Although the data below contains pictures, please reproduce only its words, exactly.

Data for analysis -
◆ ◆ ◆ ◆ ◆ ◆ ◆
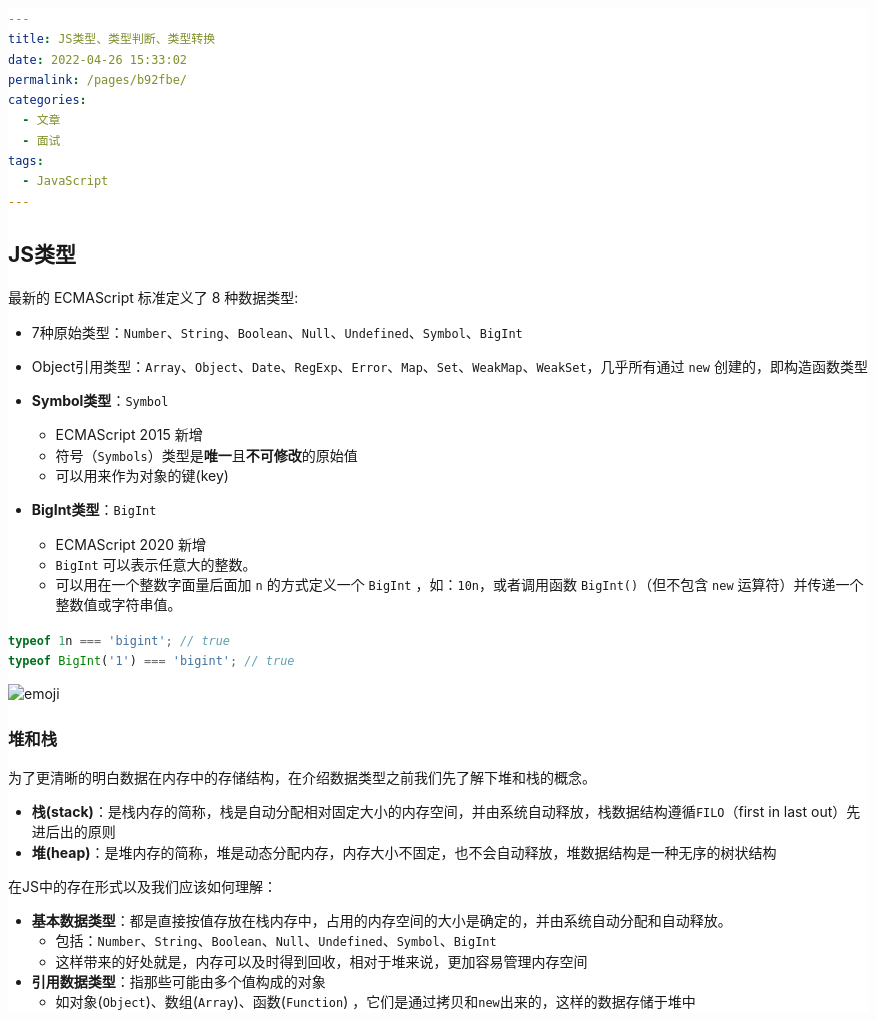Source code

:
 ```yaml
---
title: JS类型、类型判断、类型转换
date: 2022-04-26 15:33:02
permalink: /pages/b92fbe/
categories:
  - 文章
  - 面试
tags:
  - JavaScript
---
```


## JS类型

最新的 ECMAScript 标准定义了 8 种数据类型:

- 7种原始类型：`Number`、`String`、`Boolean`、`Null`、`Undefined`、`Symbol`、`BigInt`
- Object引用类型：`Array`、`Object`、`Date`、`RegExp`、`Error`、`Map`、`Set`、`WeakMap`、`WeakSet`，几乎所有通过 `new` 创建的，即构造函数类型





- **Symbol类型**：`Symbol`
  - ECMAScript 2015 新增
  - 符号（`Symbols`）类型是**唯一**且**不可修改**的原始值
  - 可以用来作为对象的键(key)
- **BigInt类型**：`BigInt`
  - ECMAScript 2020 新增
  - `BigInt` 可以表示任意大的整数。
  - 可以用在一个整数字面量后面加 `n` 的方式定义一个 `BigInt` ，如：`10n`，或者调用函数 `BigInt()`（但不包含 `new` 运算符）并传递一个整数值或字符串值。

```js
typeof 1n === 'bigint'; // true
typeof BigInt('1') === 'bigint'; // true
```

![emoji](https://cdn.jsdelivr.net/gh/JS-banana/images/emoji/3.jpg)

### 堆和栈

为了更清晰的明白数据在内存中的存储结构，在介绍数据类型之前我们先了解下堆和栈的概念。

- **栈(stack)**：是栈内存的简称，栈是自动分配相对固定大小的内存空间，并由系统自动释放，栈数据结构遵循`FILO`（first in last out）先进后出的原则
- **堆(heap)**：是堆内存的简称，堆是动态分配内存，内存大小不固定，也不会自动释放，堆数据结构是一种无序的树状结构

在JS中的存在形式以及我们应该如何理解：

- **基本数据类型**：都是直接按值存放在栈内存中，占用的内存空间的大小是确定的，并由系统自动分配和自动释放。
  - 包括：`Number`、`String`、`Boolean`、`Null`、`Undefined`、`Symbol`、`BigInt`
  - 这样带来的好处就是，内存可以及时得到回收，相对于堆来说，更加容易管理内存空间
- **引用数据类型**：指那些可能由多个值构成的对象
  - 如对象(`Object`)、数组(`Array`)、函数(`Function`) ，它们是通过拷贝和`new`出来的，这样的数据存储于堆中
◆ ◆ ◆ ◆ ◆ ◆ ◆
Exercise response -
Source code

:
 ```yaml
---
title: JS类型、类型判断、类型转换
date: 2022-04-26 15:33:02
permalink: /pages/b92fbe/
categories:
  - 文章
  - 面试
tags:
  - JavaScript
---
```


## JS类型

最新的 ECMAScript 标准定义了 8 种数据类型:

- 7种原始类型：`Number`、`String`、`Boolean`、`Null`、`Undefined`、`Symbol`、`BigInt`
- Object引用类型：`Array`、`Object`、`Date`、`RegExp`、`Error`、`Map`、`Set`、`WeakMap`、`WeakSet`，几乎所有通过 `new` 创建的，即构造函数类型





- **Symbol类型**：`Symbol`
  - ECMAScript 2015 新增
  - 符号（`Symbols`）类型是**唯一**且**不可修改**的原始值
  - 可以用来作为对象的键(key)
- **BigInt类型**：`BigInt`
  - ECMAScript 2020 新增
  - `BigInt` 可以表示任意大的整数。
  - 可以用在一个整数字面量后面加 `n` 的方式定义一个 `BigInt` ，如：`10n`，或者调用函数 `BigInt()`（但不包含 `new` 运算符）并传递一个整数值或字符串值。

```js
typeof 1n === 'bigint'; // true
typeof BigInt('1') === 'bigint'; // true
```

![emoji](https://cdn.jsdelivr.net/gh/JS-banana/images/emoji/3.jpg)

### 堆和栈

为了更清晰的明白数据在内存中的存储结构，在介绍数据类型之前我们先了解下堆和栈的概念。

- **栈(stack)**：是栈内存的简称，栈是自动分配相对固定大小的内存空间，并由系统自动释放，栈数据结构遵循`FILO`（first in last out）先进后出的原则
- **堆(heap)**：是堆内存的简称，堆是动态分配内存，内存大小不固定，也不会自动释放，堆数据结构是一种无序的树状结构

在JS中的存在形式以及我们应该如何理解：

- **基本数据类型**：都是直接按值存放在栈内存中，占用的内存空间的大小是确定的，并由系统自动分配和自动释放。
  - 包括：`Number`、`String`、`Boolean`、`Null`、`Undefined`、`Symbol`、`BigInt`
  - 这样带来的好处就是，内存可以及时得到回收，相对于堆来说，更加容易管理内存空间
- **引用数据类型**：指那些可能由多个值构成的对象
  - 如对象(`Object`)、数组(`Array`)、函数(`Function`) ，它们是通过拷贝和`new`出来的，这样的数据存储于堆中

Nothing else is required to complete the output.